Ruminations

Blog dedicated primarily to randomly selected news items; comments reflecting personal perceptions

Monday, October 11, 2010

Britain Dysfunction

It's not the country it once was. There are social expectations and feelings of entitlements that undermine peoples' need and ability to go out into the workforce to earn their daily bread. Why bother making the effort when the country's 'social conscience' has been so generously stretched and realized that laws were enacted to allow for continual financial support from generation to generation?

Near Manchester, in Rochester, Great Britain, there is an apartment campus grandly and ironically called "Lower Falinge Estate". Estate, no less. Where there exist some 200 state subsidized apartments, for this is a housing project for those who do not appear to be disposed toward earning a living on their own.

It's estimated there are 500 residents at the housing project. Of whom a bare handful appear of a morning on their way to meaningful/paid employment. Although the outward trek - from the 'Estate' toward a working destination appears meager, there is a daily influx of workers into the housing project.

People employed by official outreach agencies to be present there, presumably for consultations and assistance to be proffered to the residents, along with council workers for the project's various maintenance procedures. Commuting appears to be a one-way directional, identifying Lower Falinge Estate as a decidedly hopeless welfare ghetto.

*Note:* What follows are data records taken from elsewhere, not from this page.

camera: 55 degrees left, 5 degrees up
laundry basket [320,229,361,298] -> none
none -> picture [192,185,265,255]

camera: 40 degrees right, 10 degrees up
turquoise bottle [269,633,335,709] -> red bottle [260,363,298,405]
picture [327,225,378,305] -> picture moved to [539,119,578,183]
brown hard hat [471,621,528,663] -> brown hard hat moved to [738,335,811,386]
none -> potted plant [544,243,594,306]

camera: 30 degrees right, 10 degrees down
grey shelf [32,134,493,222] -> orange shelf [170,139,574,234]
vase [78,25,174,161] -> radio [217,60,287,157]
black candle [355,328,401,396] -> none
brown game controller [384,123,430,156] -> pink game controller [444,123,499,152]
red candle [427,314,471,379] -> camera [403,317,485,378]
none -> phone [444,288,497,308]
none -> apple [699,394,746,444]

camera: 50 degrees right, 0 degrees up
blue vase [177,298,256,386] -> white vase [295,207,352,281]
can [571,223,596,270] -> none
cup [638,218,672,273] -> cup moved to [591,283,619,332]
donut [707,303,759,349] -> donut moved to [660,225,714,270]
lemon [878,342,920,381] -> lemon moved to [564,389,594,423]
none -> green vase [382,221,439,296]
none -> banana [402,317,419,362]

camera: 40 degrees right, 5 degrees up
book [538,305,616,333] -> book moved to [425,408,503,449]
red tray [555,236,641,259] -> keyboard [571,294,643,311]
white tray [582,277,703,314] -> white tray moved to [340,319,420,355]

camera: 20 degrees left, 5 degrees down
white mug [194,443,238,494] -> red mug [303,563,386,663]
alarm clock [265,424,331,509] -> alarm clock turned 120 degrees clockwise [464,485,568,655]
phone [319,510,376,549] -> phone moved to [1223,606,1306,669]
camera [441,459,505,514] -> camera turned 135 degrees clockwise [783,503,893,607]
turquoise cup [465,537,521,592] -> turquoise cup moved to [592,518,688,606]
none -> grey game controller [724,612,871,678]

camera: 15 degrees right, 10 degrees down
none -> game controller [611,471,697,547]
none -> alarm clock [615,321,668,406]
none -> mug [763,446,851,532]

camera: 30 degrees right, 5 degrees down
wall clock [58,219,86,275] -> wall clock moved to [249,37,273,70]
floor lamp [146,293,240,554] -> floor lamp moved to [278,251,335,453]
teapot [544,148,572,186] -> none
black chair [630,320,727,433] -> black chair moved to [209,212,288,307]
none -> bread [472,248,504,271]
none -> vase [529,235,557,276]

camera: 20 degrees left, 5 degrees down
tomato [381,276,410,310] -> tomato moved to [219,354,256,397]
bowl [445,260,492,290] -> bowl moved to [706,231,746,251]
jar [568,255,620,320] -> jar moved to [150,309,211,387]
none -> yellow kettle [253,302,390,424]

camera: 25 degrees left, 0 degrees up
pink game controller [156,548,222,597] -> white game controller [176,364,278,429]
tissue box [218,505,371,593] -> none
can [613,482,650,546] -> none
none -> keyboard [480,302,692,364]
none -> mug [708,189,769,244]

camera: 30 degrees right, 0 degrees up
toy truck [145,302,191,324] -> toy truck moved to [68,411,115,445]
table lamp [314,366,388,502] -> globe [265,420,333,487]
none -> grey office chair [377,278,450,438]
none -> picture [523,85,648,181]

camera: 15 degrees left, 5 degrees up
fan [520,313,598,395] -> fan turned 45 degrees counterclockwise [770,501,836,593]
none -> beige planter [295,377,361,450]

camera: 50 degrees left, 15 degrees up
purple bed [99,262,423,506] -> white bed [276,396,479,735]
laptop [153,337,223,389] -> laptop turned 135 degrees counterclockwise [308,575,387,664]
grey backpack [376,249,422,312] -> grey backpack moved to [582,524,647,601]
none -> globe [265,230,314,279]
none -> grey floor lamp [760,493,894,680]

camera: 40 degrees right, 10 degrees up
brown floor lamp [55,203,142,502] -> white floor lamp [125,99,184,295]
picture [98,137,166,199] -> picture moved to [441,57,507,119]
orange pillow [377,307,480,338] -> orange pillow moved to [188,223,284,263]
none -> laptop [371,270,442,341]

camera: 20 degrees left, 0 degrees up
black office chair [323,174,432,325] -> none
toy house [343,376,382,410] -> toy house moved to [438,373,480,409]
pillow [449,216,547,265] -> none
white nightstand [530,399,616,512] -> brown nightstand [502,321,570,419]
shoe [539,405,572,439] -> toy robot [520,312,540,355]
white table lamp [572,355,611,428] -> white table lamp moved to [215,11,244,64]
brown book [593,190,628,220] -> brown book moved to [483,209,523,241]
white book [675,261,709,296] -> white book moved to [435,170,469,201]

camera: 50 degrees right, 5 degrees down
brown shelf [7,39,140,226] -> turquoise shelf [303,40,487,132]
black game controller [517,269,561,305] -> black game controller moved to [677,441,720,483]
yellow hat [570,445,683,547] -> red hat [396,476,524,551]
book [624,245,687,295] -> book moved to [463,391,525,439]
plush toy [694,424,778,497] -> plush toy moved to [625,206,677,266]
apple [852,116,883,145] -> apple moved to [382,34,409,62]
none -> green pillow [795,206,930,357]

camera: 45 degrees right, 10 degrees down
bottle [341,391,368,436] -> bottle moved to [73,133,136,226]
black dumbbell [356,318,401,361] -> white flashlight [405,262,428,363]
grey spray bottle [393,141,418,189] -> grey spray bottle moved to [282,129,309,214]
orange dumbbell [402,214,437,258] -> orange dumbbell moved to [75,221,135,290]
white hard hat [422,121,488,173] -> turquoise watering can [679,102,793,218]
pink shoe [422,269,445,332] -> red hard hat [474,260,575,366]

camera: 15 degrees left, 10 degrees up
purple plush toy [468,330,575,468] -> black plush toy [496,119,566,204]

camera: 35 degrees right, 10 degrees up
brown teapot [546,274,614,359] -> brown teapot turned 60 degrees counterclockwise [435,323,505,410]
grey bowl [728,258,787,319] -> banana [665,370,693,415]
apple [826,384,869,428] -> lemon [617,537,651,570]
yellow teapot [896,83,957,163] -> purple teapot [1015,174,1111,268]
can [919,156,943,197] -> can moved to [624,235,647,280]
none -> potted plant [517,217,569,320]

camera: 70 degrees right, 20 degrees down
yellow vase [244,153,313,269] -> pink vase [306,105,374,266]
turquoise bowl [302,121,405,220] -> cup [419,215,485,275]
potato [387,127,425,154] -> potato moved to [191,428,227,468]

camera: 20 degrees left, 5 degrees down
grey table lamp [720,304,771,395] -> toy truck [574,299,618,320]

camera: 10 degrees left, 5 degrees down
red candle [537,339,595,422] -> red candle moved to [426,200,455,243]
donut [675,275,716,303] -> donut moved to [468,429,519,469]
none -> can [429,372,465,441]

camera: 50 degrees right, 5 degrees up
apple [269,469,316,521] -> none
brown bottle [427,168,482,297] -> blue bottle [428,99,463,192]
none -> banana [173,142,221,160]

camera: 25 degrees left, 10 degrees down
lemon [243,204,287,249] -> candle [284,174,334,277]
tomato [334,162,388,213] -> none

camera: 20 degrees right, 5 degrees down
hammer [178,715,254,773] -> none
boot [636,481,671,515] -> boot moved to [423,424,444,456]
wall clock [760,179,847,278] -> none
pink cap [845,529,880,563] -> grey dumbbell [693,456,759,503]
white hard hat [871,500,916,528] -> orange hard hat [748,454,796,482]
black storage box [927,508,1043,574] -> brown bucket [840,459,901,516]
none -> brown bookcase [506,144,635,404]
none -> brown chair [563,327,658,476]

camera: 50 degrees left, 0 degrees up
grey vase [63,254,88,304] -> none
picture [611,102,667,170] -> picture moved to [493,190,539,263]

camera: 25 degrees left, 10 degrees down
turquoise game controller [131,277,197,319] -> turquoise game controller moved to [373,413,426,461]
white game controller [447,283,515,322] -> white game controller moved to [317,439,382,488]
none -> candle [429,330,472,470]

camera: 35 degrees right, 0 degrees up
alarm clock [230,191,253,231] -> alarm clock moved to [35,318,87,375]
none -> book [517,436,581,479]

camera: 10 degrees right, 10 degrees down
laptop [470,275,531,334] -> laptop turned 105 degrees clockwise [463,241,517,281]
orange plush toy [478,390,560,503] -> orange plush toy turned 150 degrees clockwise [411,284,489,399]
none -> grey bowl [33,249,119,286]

The unemployment rate on the Estate, leading to unemployment claims, is rather elevated, at 215, and puzzling, considering there are a registered 179 working-age individuals resident there. At the Rochdale job centre there were 903 job vacancies on offer.

The average mother of two receives about $500 weekly in social benefits, including housing and council tax benefits. And as reality has it, many of the 903 jobs awaiting applicants offer a a payscale a mere a trifle over that.

In that particular area, hailing taxis for various drives, including those representing a 10-minute walk to a destination, appear common. "I can't afford to get around in taxis", commented one of the housing department's maintenance men. "We're working people. We struggle, but they get everything. There are jobs, but they won't take them."

In their defence a woman who operates the Spotlight on Falinge project avers that most of the residents genuinely would like to return to the workforce. The social welfare payments represent a known and secure security advantage. Once it's lost, after acquiring paid employment, the claimant system is so convoluted, she claims, people are averse to going through it again, to re-claim welfare benefits.

They choose to stay where they are, how they are, managing to get by with those useful welfare benefits. Fault in the situation is a two-forked thing. Guarantee people no-stress, no-effort cheques, why expect they will garner sufficient pride in themselves to wean off welfare and search for a job?